- **Assignment 1**: State how many lines in the entries contain the string "home", where case counts. Reply with the number only.

- **Text for analysis**:
Yesterday peace talks between the Santos Government and the FARC guerrillas began in Oslo, Norway. We of course hope that these talks lead to a just and lasting peace. But there are some important reasons to believe these talks may be prolonged and peace in the Colombian countryside still far away. President Juan Manuel Santos indicated a few weeks ago, and his government's chief negotiator, Humberto de la Calle Lombana, said yesterday, that the government wishes to conclude a peace agreement within a few months.

 

This is unrealistic given the difficult issues that need to be settled for there to be a lasting peace. Meaningful land reform, which has been discussed and debated for decades without any effective implementation but is now listed in the first place on the talks' agenda, cannot be quickly nor easily carried out. The titling of rural lands will certainly be a topic of controversy. Literally millions of people have been forced off their lands. In many cases they had lived upon these lands and farmed them without a clear title. In other cases their lands have been taken by paramilitary forces or large landowners in the vicinity and title conveyed to these usurpers. In other cases the lands have never been adequately surveyed and a reliable legal description has never been recorded for them. The determination of who has the rights to each of these parcels and how title to them should be described will be a monumental task.

 

And how about the lands held in common by indigenous peoples and by Afro-Colombian communities? The Santos administration's development plans seek to make these lands available for mining and other activities. A meaningful land tenure policy should instead recognize the authority of these communities to maintain their communal lands, which in most cases help protect the sensitive ecology of the areas in which they are located.

- **Given records**:
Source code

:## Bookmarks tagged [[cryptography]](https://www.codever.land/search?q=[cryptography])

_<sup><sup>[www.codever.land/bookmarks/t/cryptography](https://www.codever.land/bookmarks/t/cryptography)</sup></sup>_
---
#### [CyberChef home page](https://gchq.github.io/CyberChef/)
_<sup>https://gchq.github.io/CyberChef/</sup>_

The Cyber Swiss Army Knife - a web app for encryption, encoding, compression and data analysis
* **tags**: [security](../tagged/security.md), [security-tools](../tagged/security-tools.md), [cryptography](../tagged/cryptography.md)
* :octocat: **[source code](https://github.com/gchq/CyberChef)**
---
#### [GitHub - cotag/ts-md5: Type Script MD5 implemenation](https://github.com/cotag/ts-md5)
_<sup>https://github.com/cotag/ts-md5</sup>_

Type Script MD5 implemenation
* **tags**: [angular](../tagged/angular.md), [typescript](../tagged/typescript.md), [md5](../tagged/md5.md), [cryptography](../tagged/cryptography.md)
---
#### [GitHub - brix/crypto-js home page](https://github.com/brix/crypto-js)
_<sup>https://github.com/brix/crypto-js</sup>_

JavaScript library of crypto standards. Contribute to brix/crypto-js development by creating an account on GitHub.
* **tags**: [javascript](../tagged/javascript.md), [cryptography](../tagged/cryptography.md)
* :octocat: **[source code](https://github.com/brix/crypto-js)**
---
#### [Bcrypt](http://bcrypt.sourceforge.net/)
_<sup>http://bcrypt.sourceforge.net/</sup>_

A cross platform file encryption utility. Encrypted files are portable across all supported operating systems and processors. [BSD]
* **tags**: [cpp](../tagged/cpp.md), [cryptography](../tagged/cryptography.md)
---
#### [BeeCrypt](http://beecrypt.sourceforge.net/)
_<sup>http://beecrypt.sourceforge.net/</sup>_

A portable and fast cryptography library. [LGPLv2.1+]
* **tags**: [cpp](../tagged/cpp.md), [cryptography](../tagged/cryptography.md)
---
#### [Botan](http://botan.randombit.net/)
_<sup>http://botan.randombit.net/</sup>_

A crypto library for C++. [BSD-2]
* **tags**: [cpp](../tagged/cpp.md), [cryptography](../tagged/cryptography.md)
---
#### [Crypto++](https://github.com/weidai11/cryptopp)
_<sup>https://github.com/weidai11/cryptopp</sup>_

- **Assignment 2**: Repeat the passage of the piece on the Colombian peace talks from "And how about" up to and including "they are located.".

- **Solution 1**: 2

- **Solution 2**:
And how about the lands held in common by indigenous peoples and by Afro-Colombian communities? The Santos administration's development plans seek to make these lands available for mining and other activities. A meaningful land tenure policy should instead recognize the authority of these communities to maintain their communal lands, which in most cases help protect the sensitive ecology of the areas in which they are located.